Exercise instructions: Begin at the line containing "right shoulder: (390, 500, -33)" in the entries below and end at the line containing "right elbow: (813, 565, -27)"; transcribe that range exactly and nothing outside it.

Structured pose outputs

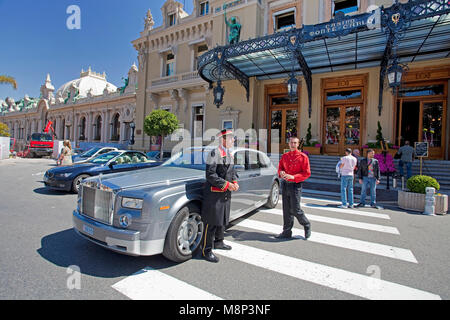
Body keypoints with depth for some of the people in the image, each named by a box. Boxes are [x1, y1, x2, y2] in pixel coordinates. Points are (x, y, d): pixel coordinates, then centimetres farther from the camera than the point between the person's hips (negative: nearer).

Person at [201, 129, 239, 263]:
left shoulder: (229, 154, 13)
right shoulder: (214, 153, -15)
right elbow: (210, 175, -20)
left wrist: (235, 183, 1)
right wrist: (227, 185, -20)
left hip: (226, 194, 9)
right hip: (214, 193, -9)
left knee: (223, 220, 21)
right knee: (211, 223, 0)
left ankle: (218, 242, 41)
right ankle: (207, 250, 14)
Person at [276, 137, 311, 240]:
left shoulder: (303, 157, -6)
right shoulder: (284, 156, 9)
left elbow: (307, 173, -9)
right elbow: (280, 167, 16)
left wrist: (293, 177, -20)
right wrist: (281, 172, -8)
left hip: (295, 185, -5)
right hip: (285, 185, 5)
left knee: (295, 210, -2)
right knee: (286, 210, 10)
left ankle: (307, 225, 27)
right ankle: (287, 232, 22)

--

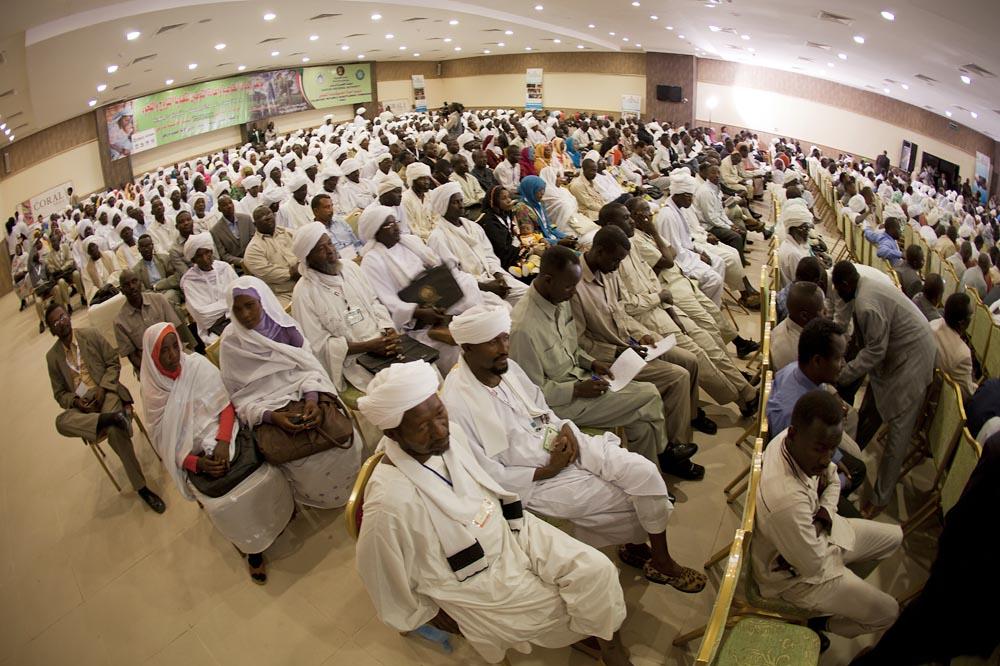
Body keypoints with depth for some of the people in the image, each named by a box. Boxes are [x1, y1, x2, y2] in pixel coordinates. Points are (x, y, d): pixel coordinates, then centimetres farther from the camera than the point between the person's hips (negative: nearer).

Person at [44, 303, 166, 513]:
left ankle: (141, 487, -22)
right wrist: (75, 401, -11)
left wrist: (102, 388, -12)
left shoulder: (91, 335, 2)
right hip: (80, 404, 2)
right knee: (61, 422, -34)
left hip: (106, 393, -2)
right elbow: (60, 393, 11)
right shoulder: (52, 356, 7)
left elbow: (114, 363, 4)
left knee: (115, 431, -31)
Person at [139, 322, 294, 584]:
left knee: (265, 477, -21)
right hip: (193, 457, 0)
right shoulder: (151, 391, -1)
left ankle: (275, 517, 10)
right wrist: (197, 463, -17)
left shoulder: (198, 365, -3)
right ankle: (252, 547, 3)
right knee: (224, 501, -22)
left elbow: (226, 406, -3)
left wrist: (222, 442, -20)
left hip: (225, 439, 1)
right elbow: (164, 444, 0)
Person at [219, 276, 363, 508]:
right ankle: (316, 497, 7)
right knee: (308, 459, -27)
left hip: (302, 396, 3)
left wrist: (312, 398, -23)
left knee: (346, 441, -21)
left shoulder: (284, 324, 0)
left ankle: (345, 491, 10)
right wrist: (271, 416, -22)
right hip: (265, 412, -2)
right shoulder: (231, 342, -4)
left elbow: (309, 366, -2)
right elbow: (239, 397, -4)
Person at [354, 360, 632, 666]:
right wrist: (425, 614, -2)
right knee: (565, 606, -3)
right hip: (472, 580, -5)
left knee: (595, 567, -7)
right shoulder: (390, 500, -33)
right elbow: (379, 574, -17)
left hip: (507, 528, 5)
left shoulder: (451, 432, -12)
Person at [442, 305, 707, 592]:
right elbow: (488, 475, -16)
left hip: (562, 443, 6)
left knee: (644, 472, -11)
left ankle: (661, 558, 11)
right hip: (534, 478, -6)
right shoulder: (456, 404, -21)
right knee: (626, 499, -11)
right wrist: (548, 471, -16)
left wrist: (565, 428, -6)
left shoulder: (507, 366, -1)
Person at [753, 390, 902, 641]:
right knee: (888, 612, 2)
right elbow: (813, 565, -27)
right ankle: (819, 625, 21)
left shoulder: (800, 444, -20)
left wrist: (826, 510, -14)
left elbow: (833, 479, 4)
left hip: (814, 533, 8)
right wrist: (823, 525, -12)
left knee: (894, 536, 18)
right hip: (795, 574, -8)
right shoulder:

Result:
right shoulder: (390, 500, -33)
right elbow: (379, 574, -17)
left hip: (507, 528, 5)
left shoulder: (451, 432, -12)
Person at [442, 305, 707, 592]:
right elbow: (488, 475, -16)
left hip: (562, 443, 6)
left knee: (644, 472, -11)
left ankle: (661, 558, 11)
right hip: (534, 478, -6)
right shoulder: (456, 404, -21)
right knee: (626, 499, -11)
right wrist: (548, 471, -16)
left wrist: (565, 428, -6)
left shoulder: (507, 366, -1)
Person at [753, 390, 902, 641]:
right knee: (888, 612, 2)
right elbow: (813, 565, -27)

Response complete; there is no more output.